RECORDS FOR THIS TASK —
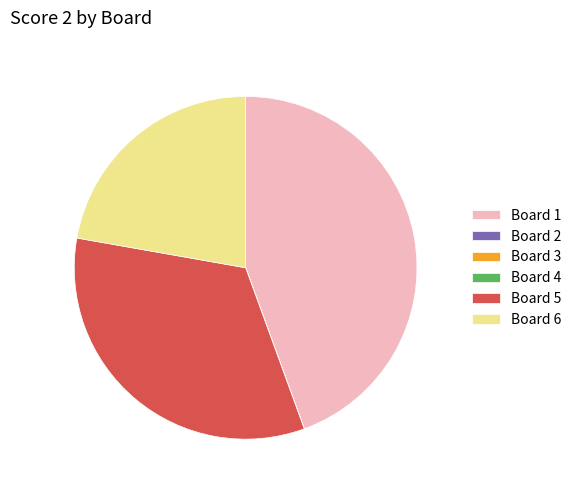

Is there any slice that represents more than half of the pie?

No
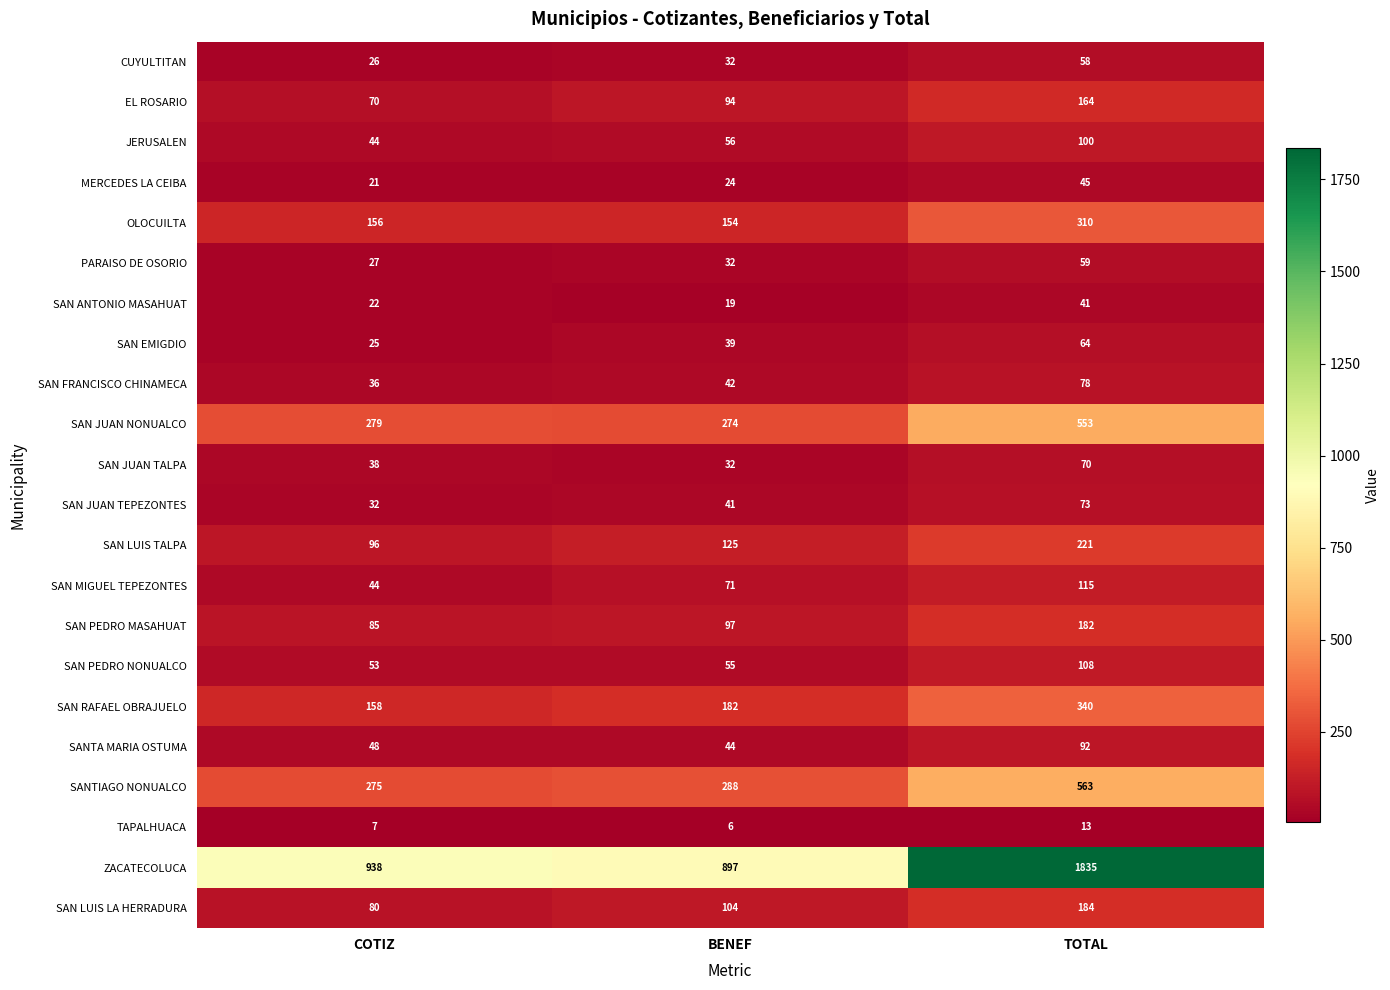

Where is SAN EMIGDIO nearest to the value 44?

BENEF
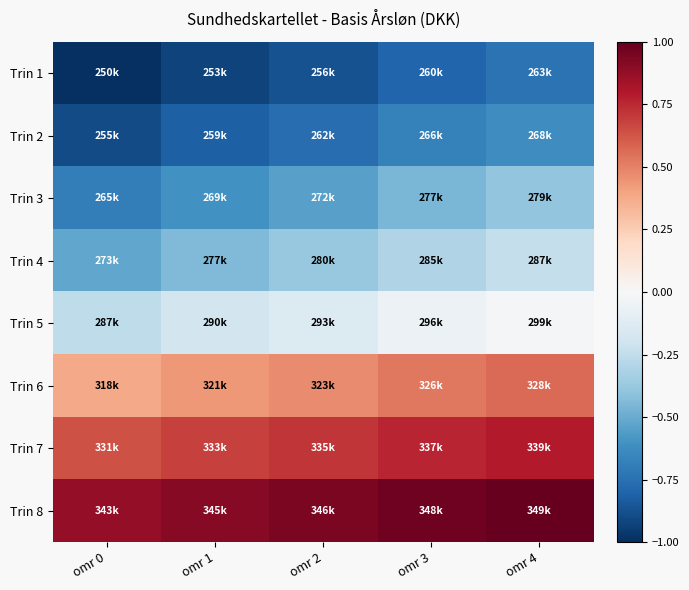

Reading left to right, list all the values displayed in this chart.

Trin 1: omr 0=-1.0	omr 1=-0.9	omr 2=-0.9	omr 3=-0.8	omr 4=-0.7
Trin 2: omr 0=-0.9	omr 1=-0.8	omr 2=-0.8	omr 3=-0.7	omr 4=-0.6
Trin 3: omr 0=-0.7	omr 1=-0.6	omr 2=-0.5	omr 3=-0.5	omr 4=-0.4
Trin 4: omr 0=-0.5	omr 1=-0.4	omr 2=-0.4	omr 3=-0.3	omr 4=-0.2
Trin 5: omr 0=-0.3	omr 1=-0.2	omr 2=-0.1	omr 3=-0.1	omr 4=-0.0
Trin 6: omr 0=0.4	omr 1=0.4	omr 2=0.5	omr 3=0.5	omr 4=0.6
Trin 7: omr 0=0.6	omr 1=0.7	omr 2=0.7	omr 3=0.8	omr 4=0.8
Trin 8: omr 0=0.9	omr 1=0.9	omr 2=0.9	omr 3=1.0	omr 4=1.0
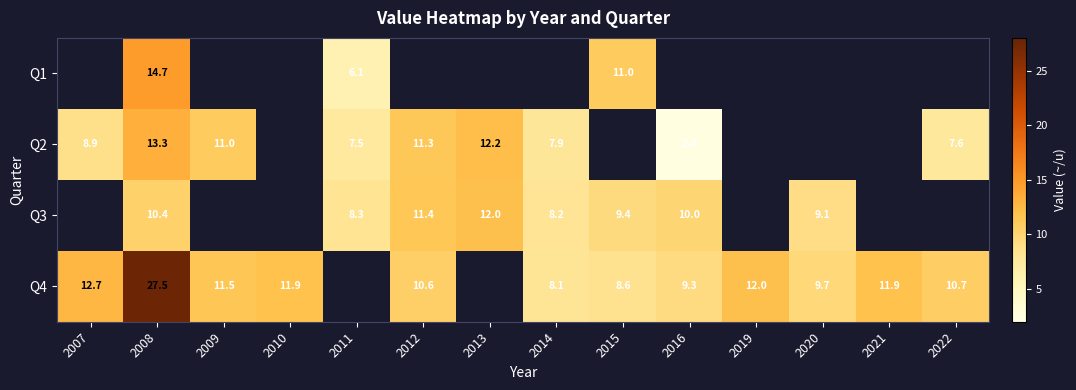

Rank the series at 2008 from lowest to highest value.

Q3, Q2, Q1, Q4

YOUR OBJECTIVE —
Arrange the lines above into a Markdown table with a Row column numbering them in order and an Entry column holding each line. Leave out blank lines and any line that only marks a picture.

COMPLETED EXERCISE —
| Row | Entry |
|---|---|
| 1 | Is there any slice that represents more than half of the pie? |
| 2 | No |
| 3 | Where is SAN EMIGDIO nearest to the value 44? |
| 4 | BENEF |
| 5 | Reading left to right, list all the values displayed in this chart. |
| 6 | Trin 1: omr 0=-1.0	omr 1=-0.9	omr 2=-0.9	omr 3=-0.8	omr 4=-0.7 |
| 7 | Trin 2: omr 0=-0.9	omr 1=-0.8	omr 2=-0.8	omr 3=-0.7	omr 4=-0.6 |
| 8 | Trin 3: omr 0=-0.7	omr 1=-0.6	omr 2=-0.5	omr 3=-0.5	omr 4=-0.4 |
| 9 | Trin 4: omr 0=-0.5	omr 1=-0.4	omr 2=-0.4	omr 3=-0.3	omr 4=-0.2 |
| 10 | Trin 5: omr 0=-0.3	omr 1=-0.2	omr 2=-0.1	omr 3=-0.1	omr 4=-0.0 |
| 11 | Trin 6: omr 0=0.4	omr 1=0.4	omr 2=0.5	omr 3=0.5	omr 4=0.6 |
| 12 | Trin 7: omr 0=0.6	omr 1=0.7	omr 2=0.7	omr 3=0.8	omr 4=0.8 |
| 13 | Trin 8: omr 0=0.9	omr 1=0.9	omr 2=0.9	omr 3=1.0	omr 4=1.0 |
| 14 | Rank the series at 2008 from lowest to highest value. |
| 15 | Q3, Q2, Q1, Q4 |